Seminar: Applied Optimization

FS 2022

The theme of this seminar will be Numerical Linear Algebra. We will start with a few lectures introducing important fundamentals. The core part of the seminar will then consist of presentations by the participants on individually assigned topics. Throughout the semester we will additionally include programming exercises in C++ such that all participants will develop a solid practical understanding of the covered methods.

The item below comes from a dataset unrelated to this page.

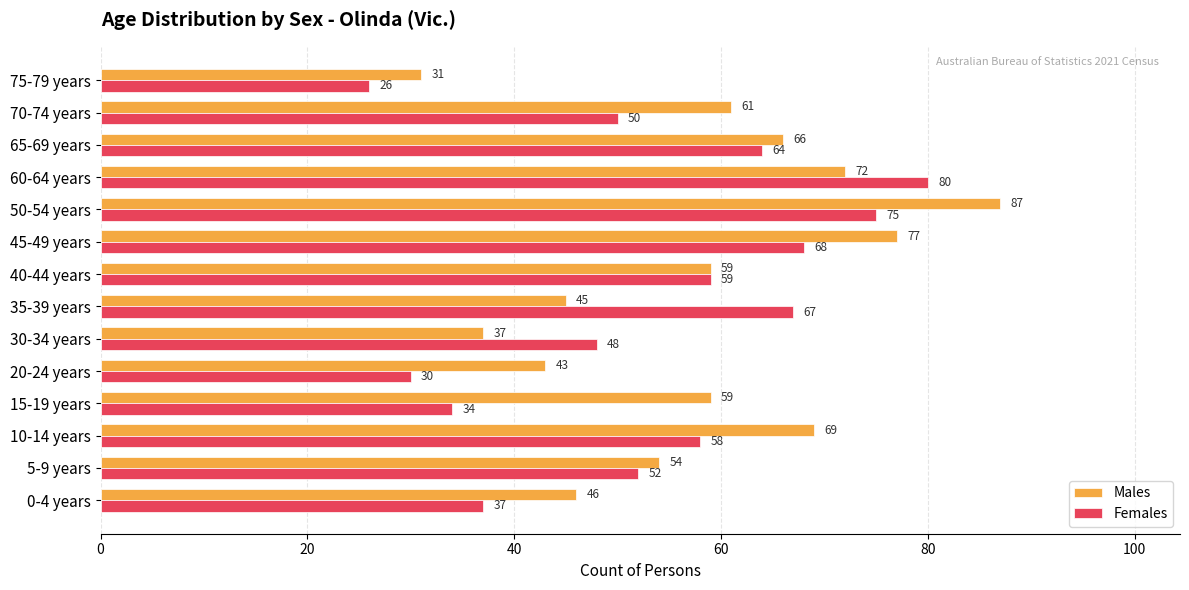

The value of Females at 75-79 years is 26. True or false?

True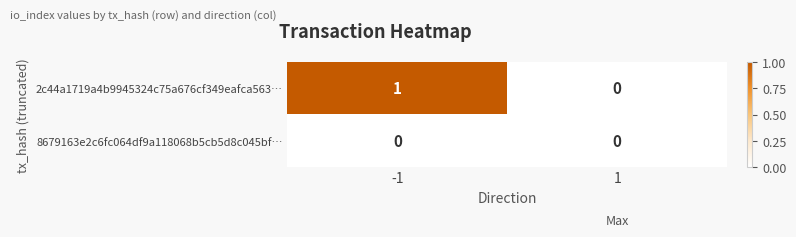

Which series has the largest total across all categories?

2c44a1719a4b9945324c75a676cf349eafca563…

Numerical Linear Algebra provides all essential tools to the numerical scientists, those using vectors and matrices. Those tools consist of practical algorithms with a design relying on functional analysis. This form of applied linear algebra is ubiquitous in the engineering world. However, although broadly used, few scientists know the tricks of modern linear algebra systems.

This seminar course is designed to reveal the secrets of the important methods:

  • QR factorization: (modified) Gram-Schmidt orthogonalization and Householder reflectors
  • LU decomposition: Gaussian elimination, pivoting and Cholesky factorization
  • Eigenvalues: Power iteration, Inverse iteration, QR algorithms and generalization
  • Iterative methods: Krylov methods (conjugate gradients), convergence, preconditioning and generalization
In addition to those methods, the Singular Value Decomposition (SVD) is an important topic of the seminar. SVD yields a valuable decomposition of general matrices. This representation enables studying the stability of all linear algebra methods. Above methods are applied in practical assignments to solve a 2D Poisson problem, using a discontinuous Galerkin P1 method.